Thanks to several Bozo News Hawks for bringing this one to our attention. From Baltimore, Maryland comes the story of bozo Gregory Adams who obviously believes possession is nine tenths of the law. Our bozo stole a car at gunpoint and drove it around town for two weeks before the owner of the car spotted it and called the police. Officers found the car parked on the street and had it towed to the district station. And what did our bozo do when he discovered the car was missing? He called the cops to report "his" car had been stolen. He’s under arrest.
Bozo criminal for today comes from Phoenix, Arizona where bozo Reggie Talbot and two of his bozo friends walked into a convenience store and grabbed about $700 worth of cigarettes and a couple of cell phones before beating a hasty retreat. So far, so good, except for the fact that they made no attempt to cover their faces, so the clerk had no trouble identifying them. This was after they gave their real name and address when they tried to get the stolen cell phone activated. Busted!
Thanks to Bozo News Hawk Glen Snow for sending in today’s report from South Portland, Maine. Bozo Chamrone Curtis decided to hold up a branch of the Norway Savings Bank. He carefully wrote out his holdup note and inserted it into the pneumatic tube system in the drive thru. Not the best way to pull off a hold up. When the teller sent back an empty tube, our bozo simply pulled away. But not before the bank employees got a description of his vehicle and the license plate number. He’s under arrest.
Thanks to Bozo News Hawk Joey Schwartzman for sending in today’s report from Fargo, North Dakota, where our bozo apparently got some green leaf confused with the ol’ long green. Bozo Tony Small called the local pizza shop and ordered up a large pie. When the driver arrived, our bozo told him he had no cash, but could offer up some marijuana as payment. When the driver told him it was cash only, our bozo punched him in the face and took the pie. Guess he didn’t think about the driver having a cell phone in the car. Since our bozo had already eaten the pizza when the cops arrived, he’s been charged with theft as well as assault.
Bozo criminal for today comes from the International File in St. Catharines, Ontario, Canada where bozo Paul Cartwright was looking to upgrade his mode of transportation. When he spotted a nice looking vehicle, he pulled into the parking lot and parked nearby. He then crept out of his vehicle and very cautiously approached the car he wanted. Kneeling down by the driver’s side door, he tried to gain entry into the vehicle. Bad choice of cars. The car he had targeted to steal was an unmarked police vehicle, with two officers inside. He’s under arrest.

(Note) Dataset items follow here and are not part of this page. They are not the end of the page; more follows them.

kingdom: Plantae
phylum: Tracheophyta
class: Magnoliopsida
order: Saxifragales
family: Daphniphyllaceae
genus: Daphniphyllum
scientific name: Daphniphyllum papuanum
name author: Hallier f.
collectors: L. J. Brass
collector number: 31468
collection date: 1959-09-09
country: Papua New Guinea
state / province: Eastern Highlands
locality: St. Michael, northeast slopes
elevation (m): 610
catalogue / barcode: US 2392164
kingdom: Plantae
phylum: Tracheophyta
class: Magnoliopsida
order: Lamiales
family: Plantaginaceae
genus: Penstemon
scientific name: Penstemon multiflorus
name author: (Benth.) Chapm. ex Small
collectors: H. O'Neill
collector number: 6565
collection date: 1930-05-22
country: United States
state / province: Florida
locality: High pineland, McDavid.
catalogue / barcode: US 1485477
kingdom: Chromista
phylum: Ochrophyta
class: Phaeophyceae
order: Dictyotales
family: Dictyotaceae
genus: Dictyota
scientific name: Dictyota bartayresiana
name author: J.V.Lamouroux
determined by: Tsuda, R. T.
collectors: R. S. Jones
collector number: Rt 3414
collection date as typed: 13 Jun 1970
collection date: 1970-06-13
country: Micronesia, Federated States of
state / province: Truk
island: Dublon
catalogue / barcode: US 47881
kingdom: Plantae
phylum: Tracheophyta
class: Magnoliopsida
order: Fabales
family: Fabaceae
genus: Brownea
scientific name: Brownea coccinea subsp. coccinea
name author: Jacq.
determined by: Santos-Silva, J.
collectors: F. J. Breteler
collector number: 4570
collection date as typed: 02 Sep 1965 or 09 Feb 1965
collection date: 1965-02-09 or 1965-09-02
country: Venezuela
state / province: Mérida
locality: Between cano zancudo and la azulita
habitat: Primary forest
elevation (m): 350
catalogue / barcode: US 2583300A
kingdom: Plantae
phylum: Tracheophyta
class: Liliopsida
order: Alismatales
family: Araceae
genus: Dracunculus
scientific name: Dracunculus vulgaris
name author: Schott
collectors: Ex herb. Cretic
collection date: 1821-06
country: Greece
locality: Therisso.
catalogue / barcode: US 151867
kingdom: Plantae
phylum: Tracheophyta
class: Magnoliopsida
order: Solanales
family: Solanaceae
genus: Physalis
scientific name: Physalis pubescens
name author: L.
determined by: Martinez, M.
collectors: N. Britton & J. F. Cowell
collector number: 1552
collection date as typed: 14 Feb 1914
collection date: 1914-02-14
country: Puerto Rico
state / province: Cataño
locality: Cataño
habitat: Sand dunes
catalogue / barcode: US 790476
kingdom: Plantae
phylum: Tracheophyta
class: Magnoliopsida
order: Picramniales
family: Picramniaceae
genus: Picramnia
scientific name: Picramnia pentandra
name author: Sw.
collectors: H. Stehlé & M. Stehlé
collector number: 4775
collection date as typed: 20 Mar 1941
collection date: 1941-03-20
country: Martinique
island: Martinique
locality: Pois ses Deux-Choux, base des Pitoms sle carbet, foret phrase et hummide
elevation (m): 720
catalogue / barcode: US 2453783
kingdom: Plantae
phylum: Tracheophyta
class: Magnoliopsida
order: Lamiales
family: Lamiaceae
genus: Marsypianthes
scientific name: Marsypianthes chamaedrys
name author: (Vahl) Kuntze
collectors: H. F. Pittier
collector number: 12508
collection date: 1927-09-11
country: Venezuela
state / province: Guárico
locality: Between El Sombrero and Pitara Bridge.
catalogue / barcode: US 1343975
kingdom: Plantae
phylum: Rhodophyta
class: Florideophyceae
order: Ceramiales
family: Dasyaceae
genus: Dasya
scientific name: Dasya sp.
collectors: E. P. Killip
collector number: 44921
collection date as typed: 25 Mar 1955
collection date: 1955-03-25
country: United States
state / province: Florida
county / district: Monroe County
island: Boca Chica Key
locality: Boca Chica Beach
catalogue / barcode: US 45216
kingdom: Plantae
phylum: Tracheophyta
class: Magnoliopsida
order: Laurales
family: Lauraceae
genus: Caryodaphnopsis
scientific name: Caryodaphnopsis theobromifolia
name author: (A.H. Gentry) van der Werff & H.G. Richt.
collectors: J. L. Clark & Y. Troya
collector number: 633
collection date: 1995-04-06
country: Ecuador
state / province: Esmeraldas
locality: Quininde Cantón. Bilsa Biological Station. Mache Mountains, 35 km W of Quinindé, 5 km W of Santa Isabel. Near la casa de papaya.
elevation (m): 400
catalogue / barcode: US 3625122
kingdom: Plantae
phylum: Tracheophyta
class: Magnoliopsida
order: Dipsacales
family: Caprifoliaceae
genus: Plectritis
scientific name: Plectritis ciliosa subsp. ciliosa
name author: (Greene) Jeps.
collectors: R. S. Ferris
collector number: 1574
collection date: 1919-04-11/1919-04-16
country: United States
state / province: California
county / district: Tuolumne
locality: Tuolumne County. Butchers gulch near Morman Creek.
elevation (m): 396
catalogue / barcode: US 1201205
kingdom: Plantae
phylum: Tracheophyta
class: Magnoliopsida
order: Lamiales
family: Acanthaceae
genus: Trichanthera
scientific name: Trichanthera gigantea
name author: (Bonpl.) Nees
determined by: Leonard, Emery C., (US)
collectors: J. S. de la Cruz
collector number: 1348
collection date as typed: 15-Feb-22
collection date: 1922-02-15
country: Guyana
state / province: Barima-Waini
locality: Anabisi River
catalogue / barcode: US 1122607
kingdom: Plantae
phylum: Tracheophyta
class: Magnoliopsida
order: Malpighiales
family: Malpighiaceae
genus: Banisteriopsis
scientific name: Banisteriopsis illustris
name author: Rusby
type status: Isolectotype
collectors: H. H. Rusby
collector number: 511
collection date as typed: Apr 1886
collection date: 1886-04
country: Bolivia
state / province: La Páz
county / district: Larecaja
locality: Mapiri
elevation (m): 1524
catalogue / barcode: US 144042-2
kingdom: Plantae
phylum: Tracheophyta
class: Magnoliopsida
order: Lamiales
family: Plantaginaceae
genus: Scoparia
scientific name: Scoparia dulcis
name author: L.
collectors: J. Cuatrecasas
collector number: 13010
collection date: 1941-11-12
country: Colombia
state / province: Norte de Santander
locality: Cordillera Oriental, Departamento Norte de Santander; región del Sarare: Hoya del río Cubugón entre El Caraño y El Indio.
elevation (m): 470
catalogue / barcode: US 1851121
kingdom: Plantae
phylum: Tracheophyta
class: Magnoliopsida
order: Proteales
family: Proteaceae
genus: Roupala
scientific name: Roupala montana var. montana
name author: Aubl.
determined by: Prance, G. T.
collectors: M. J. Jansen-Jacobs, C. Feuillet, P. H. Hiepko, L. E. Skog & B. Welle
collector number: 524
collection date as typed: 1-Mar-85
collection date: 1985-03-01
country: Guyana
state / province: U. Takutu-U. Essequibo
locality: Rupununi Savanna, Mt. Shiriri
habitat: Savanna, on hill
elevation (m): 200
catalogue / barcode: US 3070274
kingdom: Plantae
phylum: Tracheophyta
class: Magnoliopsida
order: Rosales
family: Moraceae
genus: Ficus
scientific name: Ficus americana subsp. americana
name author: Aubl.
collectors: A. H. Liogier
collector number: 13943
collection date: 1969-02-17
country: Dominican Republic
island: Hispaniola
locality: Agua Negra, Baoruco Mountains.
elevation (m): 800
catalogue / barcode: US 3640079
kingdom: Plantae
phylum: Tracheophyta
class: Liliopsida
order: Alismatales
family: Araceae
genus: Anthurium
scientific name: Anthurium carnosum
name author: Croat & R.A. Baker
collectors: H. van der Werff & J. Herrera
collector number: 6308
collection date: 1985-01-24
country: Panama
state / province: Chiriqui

Bozo criminal for today comes from Greenwood, Indiana where William Porter thought he was on to something. He stole an ATM card and walked up to a teller machine wearing his motorcycle helmet to keep from being seen by security cameras. When it worked the first day, he tried it again on the next day and the day after that. What he didn’t realize was a guy wearing a motorcycle helmet and using the same ATM three days in a row would attract attention. Bank employees called the cops who staked out the ATM and arrested our bozo when he tried again on the fourth day in a row.